_RECORDED DATA_.
══════════

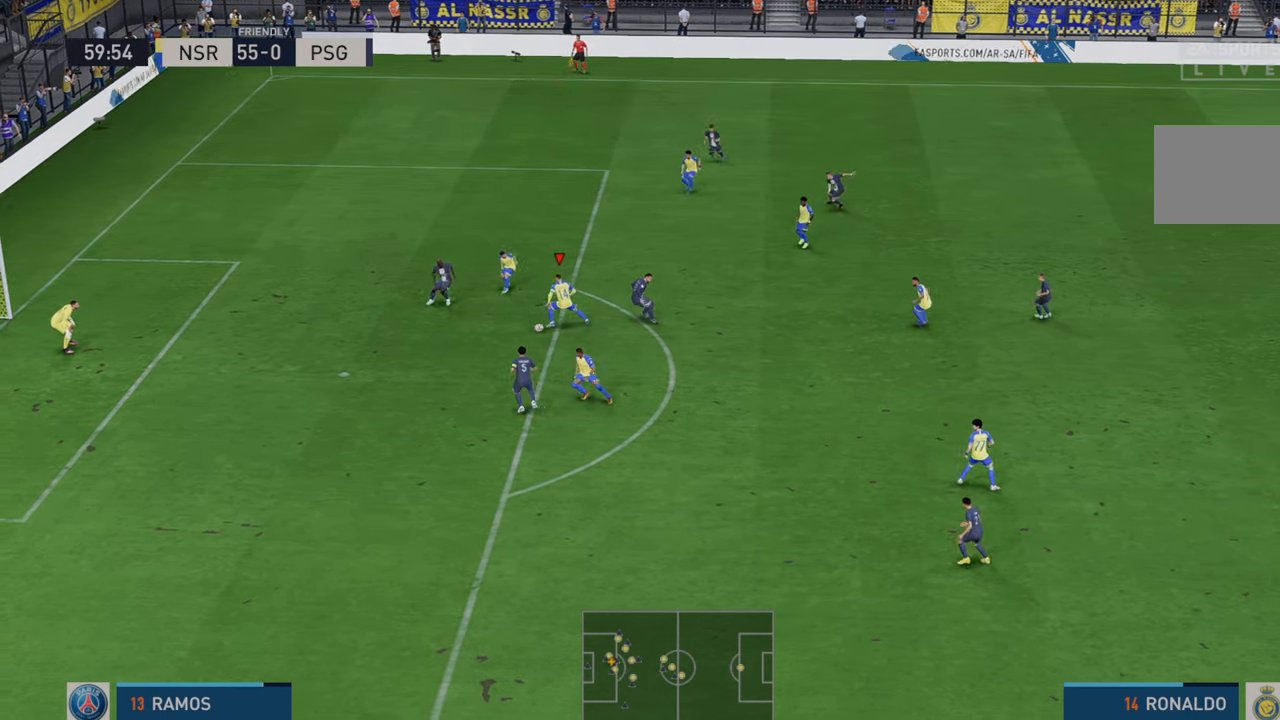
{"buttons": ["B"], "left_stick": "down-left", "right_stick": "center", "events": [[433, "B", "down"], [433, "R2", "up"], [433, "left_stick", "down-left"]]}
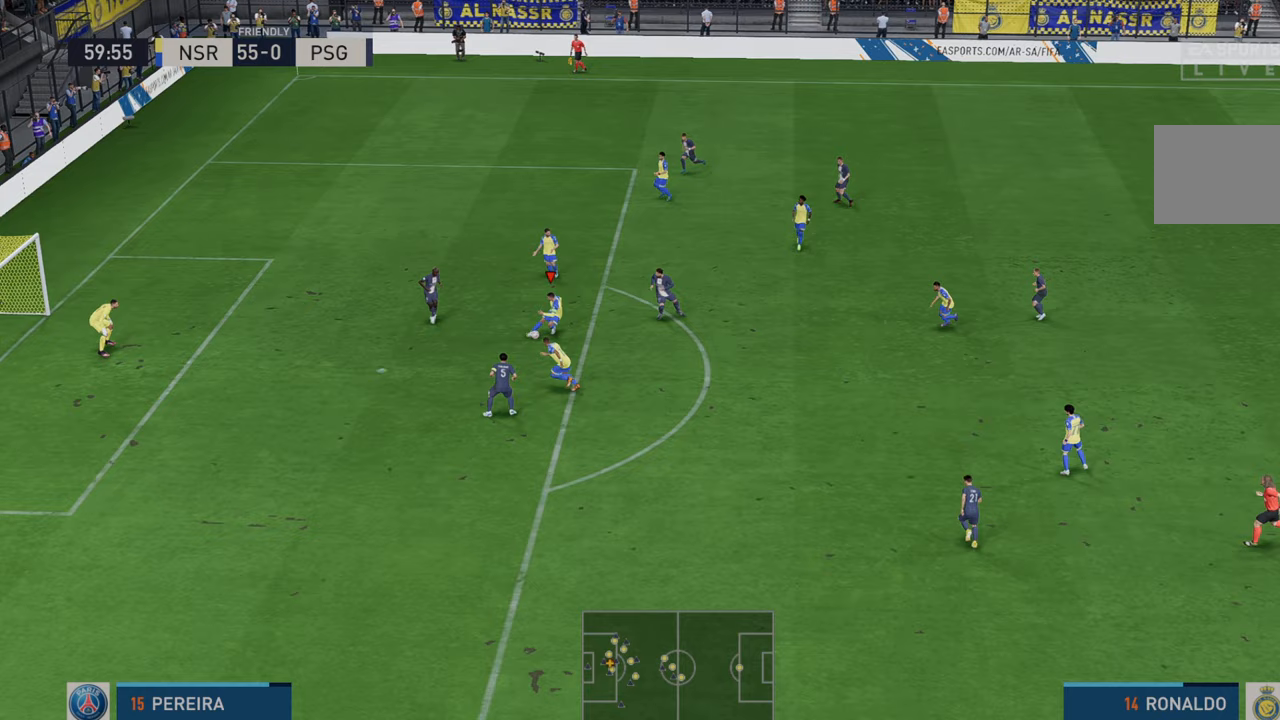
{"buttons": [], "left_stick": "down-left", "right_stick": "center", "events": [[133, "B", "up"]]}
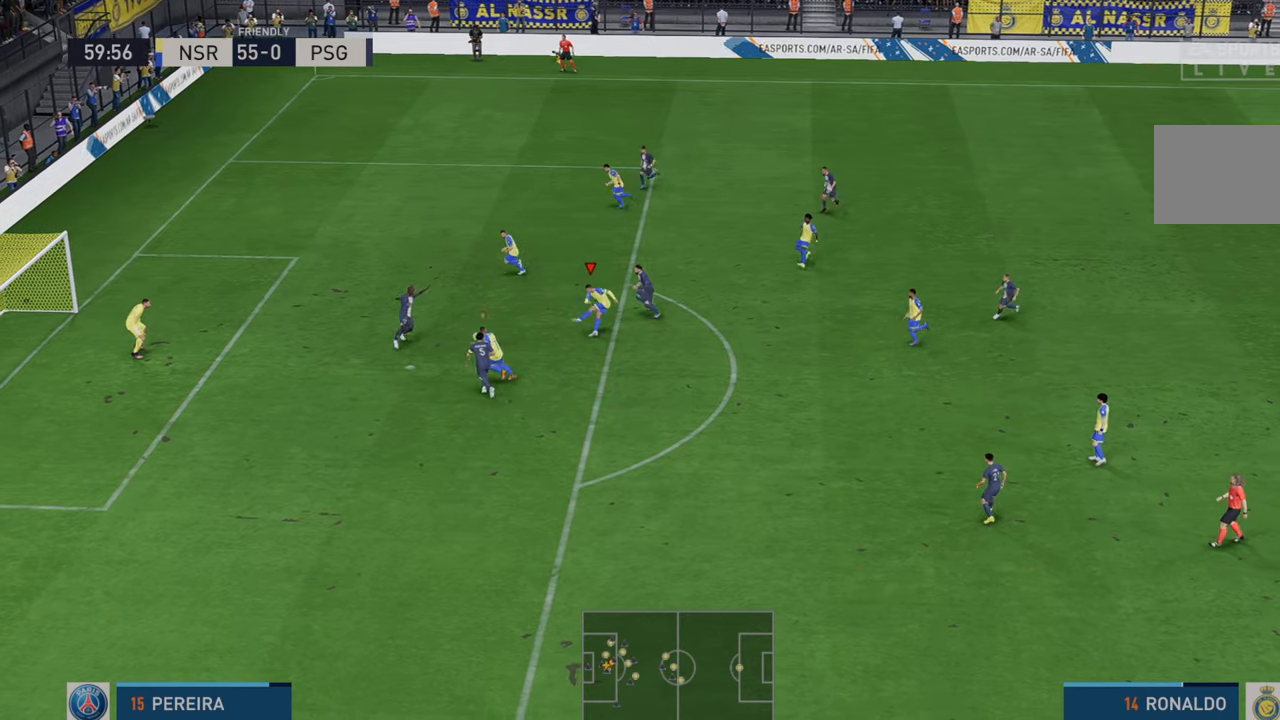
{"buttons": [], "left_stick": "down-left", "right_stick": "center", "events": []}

══════════

_TASK BRIEF_.
The whole listing must be restated word for word. Leave out any pictures.

_WRITTEN ANSWER_.
{"buttons": ["B"], "left_stick": "down-left", "right_stick": "center", "events": [[433, "B", "down"], [433, "R2", "up"], [433, "left_stick", "down-left"]]}
{"buttons": [], "left_stick": "down-left", "right_stick": "center", "events": [[133, "B", "up"]]}
{"buttons": [], "left_stick": "down-left", "right_stick": "center", "events": []}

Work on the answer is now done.